Namaskar. Hope this letter finds you in fine spirits and health.

We, on behalf of Journalists’ Forum Assam (JFA), would like to inform you that two Assamese journalists remain untraced since their detention in Myanmar (also known as Brahmadesh) on December 3 last. Both the journalists had reportedly gone inside the country for interviewing Paresh Baruah, the self-styled military chief of banned United Liberation Front of Assam (ULFA).

The news broke on December 4, 2011, when the news agency Press Trust of India (PTI) reported about their detention somewhere in Myanmar-China border areas. The PTI  quoted R.K. Singh, Union home secretary for the information. While Singh denied the detention of Paresh Baruah who is at large after fleeing from Bangladesh, he informed that ‘ULFA leader Jivan Moran  and an Indian journalist were detained in Myanmar’

Later it was revealed that two journalists (namely Rajib Bhattacharya who works for a newly launched English daily Seven Sister’s Post from Guwahati and a photo-journalist Pradip Gogoi) were detained inside Myanmar.

The chief editor of the newspaper, Subir Bhaumik, who used to work for BBC as East India Correspondent till last year, said in a television interview that his colleague (Rajib Bhattacharya) went to Myanmar in the middle of October last. “It was his project and he was determined to take the assignment,” Subir Bhaumik said adding that he had no
contacts with Rajib Bhattacharya since then.

Rajib’s wife Rashmi Sharma, also a journalist, said in a television bite that she received an SMS weeks ago, where the journalist only said that he was fine and waiting for the interview.

Hiranya Bhattacharya, Rajib’s father and a former DGP of Assam, said in a television bite that he has no information about Rajib going inside Myanmar. “I only knew that Rajib went to Imphal (capital of Manipur) and later he was supposed to move to Aizawl (capital of Mizoram),” Hiranya Bhattacharya said.

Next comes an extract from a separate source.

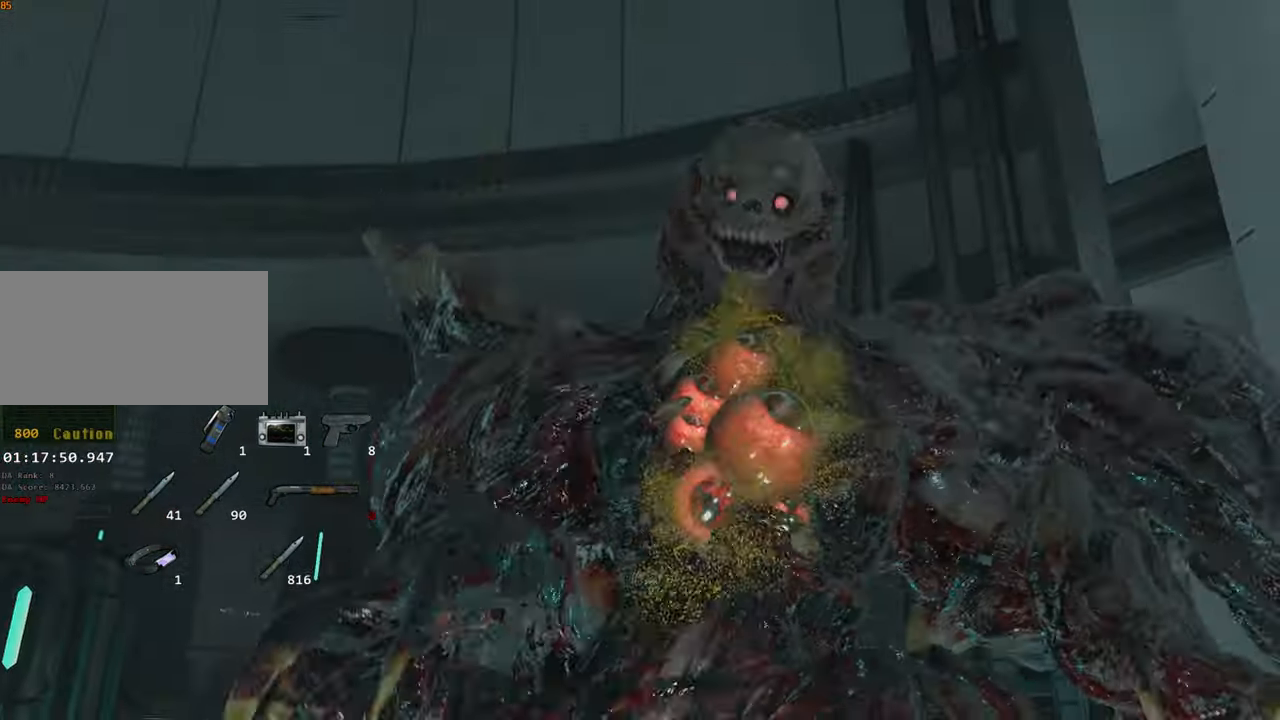
{"keys": [], "mouse": [], "events": [[67, "w", "up"], [300, "mouse_left", "up"], [350, "d", "up"], [350, "space", "up"]]}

The duo (Rajib Bhattacharya and Pradip Gogoi) were reportedly detained in the north-eastern part of Myanmar bordering China and later the Myanmarese authority released both of them after confiscating their laptop, camera and cell phones . Both the journalists were supposed to arrive in Tamu-Moreh (Myanmar-India border point) by the evening of  December 4.  Rajib’s wife in Guwahati was contacted by some officials in the Union Home Ministry and assured that Rajib was released by the Myanmarese authority and he will soon enter Indian side (by December 4 itself).

But till this moment, both the journalists have not returned to Assam. No information is available with the family about their whereabouts. The Guwahati based journalists contacted the India Embassy in Yangon where the office of the Ambassador denied having any information (about the detention of Indian journalists and subsequent release inside Myanmar).

We have not seen any statement about the incident from the Myanmarese government. Unfortunately the Assam government led by Tarun Gogoi and even the Union Home Ministry have not issued any statement about the incident till date.

We are really worried about the confusing reports regarding the fate of the two journalists, who have neither come back, nor have been traced by any agency. So we would like to make a formal request to you for taking personal interest in this matter, so that journalists Rajib Bhattacharya and Pradip Gogoi are traced and their return to India is ensured at the earliest. The Myanmarese government may also be approached by the PMO for relevant information about the two journalists.

We would be grateful for your kind initiative.

With regards,

Rupam Baruah,
President, Journalists’ Forum Assam

For the record, Subir Bhaumik had claimed to have played a key role in securing the release of a policeman abducted by Naxals in West Bengal two years ago.